Saved data entries
• • • • • • •

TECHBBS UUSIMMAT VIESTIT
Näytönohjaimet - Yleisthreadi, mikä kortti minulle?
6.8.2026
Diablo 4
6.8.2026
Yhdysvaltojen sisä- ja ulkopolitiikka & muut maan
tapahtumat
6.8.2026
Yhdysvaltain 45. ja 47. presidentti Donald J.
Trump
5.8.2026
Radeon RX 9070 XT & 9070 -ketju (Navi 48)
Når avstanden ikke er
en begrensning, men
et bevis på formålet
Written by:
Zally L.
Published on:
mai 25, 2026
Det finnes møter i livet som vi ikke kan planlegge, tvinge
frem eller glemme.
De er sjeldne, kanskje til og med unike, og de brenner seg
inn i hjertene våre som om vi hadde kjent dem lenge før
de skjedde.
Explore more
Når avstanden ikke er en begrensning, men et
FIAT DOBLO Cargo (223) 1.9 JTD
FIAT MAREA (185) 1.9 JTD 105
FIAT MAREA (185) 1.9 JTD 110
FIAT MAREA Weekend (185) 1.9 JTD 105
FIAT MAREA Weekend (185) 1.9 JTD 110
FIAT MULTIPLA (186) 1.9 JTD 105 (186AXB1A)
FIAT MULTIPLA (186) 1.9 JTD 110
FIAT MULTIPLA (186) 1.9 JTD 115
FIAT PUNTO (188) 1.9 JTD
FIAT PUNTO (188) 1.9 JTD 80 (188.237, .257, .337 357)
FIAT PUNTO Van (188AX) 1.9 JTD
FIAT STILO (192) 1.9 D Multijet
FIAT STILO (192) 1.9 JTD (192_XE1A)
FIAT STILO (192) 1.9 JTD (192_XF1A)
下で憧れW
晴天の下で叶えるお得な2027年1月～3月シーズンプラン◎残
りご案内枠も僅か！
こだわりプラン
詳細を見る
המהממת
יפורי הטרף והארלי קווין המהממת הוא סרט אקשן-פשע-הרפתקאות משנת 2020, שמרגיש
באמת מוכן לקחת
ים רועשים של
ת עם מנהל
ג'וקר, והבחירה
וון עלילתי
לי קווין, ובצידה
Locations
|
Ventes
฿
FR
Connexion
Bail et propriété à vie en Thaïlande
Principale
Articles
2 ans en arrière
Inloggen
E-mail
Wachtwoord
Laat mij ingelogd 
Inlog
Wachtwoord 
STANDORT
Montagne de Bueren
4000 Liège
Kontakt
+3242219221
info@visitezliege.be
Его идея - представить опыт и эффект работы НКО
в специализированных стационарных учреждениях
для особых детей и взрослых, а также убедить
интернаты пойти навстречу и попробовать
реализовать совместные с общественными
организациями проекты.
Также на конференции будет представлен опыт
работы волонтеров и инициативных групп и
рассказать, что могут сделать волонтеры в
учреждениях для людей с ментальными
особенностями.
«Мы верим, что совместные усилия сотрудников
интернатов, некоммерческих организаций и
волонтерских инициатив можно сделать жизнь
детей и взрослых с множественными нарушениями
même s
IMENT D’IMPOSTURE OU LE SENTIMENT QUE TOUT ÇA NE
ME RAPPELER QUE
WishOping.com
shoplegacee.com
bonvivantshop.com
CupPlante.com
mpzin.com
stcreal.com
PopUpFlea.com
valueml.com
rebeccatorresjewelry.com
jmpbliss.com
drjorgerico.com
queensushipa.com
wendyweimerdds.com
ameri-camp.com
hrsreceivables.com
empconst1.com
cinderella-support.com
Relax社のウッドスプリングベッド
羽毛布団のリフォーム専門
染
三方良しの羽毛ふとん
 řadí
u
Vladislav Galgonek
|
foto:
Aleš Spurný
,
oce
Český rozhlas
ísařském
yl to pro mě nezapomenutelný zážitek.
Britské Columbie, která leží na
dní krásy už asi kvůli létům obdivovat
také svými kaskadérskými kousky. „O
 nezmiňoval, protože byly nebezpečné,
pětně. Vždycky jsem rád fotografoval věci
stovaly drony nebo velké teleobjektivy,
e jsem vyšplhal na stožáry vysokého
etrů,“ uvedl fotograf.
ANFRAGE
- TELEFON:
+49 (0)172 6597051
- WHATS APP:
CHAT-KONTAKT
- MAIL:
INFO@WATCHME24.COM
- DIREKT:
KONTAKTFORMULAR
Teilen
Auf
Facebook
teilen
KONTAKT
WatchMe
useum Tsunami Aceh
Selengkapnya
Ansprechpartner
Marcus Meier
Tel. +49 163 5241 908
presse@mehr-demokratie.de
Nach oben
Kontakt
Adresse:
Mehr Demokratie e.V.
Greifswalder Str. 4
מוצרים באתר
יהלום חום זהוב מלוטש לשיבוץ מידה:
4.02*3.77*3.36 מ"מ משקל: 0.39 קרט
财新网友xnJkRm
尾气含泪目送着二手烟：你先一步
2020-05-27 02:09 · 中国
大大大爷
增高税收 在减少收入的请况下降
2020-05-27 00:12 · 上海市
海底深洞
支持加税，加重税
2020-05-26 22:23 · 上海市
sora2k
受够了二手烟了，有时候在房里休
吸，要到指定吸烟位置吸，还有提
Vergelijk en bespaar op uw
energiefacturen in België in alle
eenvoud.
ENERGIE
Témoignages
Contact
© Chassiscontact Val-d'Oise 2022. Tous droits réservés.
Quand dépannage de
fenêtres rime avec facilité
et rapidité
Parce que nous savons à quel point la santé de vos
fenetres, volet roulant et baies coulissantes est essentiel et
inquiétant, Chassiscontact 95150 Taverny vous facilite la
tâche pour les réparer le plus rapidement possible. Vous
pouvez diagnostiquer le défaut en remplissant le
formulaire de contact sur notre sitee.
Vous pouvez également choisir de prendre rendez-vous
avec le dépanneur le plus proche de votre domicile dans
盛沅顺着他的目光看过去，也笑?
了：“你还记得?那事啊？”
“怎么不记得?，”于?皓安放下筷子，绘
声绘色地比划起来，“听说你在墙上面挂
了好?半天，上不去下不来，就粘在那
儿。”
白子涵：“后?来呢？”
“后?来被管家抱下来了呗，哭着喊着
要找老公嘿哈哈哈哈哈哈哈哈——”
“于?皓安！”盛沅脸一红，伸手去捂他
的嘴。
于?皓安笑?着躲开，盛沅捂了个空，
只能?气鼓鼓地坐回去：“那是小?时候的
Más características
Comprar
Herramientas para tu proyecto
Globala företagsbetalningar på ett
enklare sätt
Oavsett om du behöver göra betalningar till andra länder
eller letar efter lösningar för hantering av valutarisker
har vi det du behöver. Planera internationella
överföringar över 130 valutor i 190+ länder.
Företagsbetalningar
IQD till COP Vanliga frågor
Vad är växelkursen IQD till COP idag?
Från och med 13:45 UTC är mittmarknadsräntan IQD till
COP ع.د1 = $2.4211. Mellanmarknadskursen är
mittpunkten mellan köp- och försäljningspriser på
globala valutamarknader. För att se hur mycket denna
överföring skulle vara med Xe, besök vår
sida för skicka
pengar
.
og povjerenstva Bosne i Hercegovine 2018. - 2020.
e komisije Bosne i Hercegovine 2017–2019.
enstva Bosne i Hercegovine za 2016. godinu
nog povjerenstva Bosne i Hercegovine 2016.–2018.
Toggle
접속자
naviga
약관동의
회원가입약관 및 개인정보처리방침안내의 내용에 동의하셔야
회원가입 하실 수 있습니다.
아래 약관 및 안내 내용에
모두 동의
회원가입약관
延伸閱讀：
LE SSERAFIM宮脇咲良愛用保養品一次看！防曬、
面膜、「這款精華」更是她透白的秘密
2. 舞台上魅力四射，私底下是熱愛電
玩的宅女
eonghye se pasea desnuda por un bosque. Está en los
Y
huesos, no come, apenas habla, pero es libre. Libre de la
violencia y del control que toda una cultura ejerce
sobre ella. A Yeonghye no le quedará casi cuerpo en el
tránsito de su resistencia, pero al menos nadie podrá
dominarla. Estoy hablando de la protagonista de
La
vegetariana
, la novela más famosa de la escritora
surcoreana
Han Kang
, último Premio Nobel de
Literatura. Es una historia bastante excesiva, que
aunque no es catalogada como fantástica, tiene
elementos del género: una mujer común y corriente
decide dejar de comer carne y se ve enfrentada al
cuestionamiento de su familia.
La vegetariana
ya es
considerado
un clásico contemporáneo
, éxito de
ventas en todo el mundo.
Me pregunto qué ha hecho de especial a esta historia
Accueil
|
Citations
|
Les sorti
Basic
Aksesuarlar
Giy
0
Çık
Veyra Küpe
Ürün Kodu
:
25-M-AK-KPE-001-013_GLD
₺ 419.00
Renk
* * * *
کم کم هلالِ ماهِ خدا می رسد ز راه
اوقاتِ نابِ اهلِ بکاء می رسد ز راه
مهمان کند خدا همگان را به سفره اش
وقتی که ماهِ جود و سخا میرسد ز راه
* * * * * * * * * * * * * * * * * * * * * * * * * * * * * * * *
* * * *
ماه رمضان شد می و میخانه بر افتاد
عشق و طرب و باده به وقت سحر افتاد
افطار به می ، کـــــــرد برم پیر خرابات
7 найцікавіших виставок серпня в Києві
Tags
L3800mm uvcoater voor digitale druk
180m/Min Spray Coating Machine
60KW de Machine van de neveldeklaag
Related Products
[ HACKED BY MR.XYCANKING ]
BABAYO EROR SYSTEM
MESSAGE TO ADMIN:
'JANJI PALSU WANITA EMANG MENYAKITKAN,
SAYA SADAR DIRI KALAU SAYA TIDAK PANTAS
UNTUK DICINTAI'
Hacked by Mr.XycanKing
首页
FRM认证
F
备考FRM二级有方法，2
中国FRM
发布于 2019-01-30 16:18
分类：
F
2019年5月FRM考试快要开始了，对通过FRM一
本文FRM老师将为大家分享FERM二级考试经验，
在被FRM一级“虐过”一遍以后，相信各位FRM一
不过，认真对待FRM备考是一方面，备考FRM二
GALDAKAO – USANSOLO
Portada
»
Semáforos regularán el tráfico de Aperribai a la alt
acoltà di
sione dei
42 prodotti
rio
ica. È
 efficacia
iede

• • • • • • •

Rewrite the items from the first line through the line containing "FIAT MAREA Weekend (185) 1.9 JTD 105", putting "8.6.2026" wherever "6.8.2026" appears and keeping everything else the same.

▶ _Finished exercise_
TECHBBS UUSIMMAT VIESTIT
Näytönohjaimet - Yleisthreadi, mikä kortti minulle?
8.6.2026
Diablo 4
8.6.2026
Yhdysvaltojen sisä- ja ulkopolitiikka & muut maan
tapahtumat
8.6.2026
Yhdysvaltain 45. ja 47. presidentti Donald J.
Trump
5.8.2026
Radeon RX 9070 XT & 9070 -ketju (Navi 48)
Når avstanden ikke er
en begrensning, men
et bevis på formålet
Written by:
Zally L.
Published on:
mai 25, 2026
Det finnes møter i livet som vi ikke kan planlegge, tvinge
frem eller glemme.
De er sjeldne, kanskje til og med unike, og de brenner seg
inn i hjertene våre som om vi hadde kjent dem lenge før
de skjedde.
Explore more
Når avstanden ikke er en begrensning, men et
FIAT DOBLO Cargo (223) 1.9 JTD
FIAT MAREA (185) 1.9 JTD 105
FIAT MAREA (185) 1.9 JTD 110
FIAT MAREA Weekend (185) 1.9 JTD 105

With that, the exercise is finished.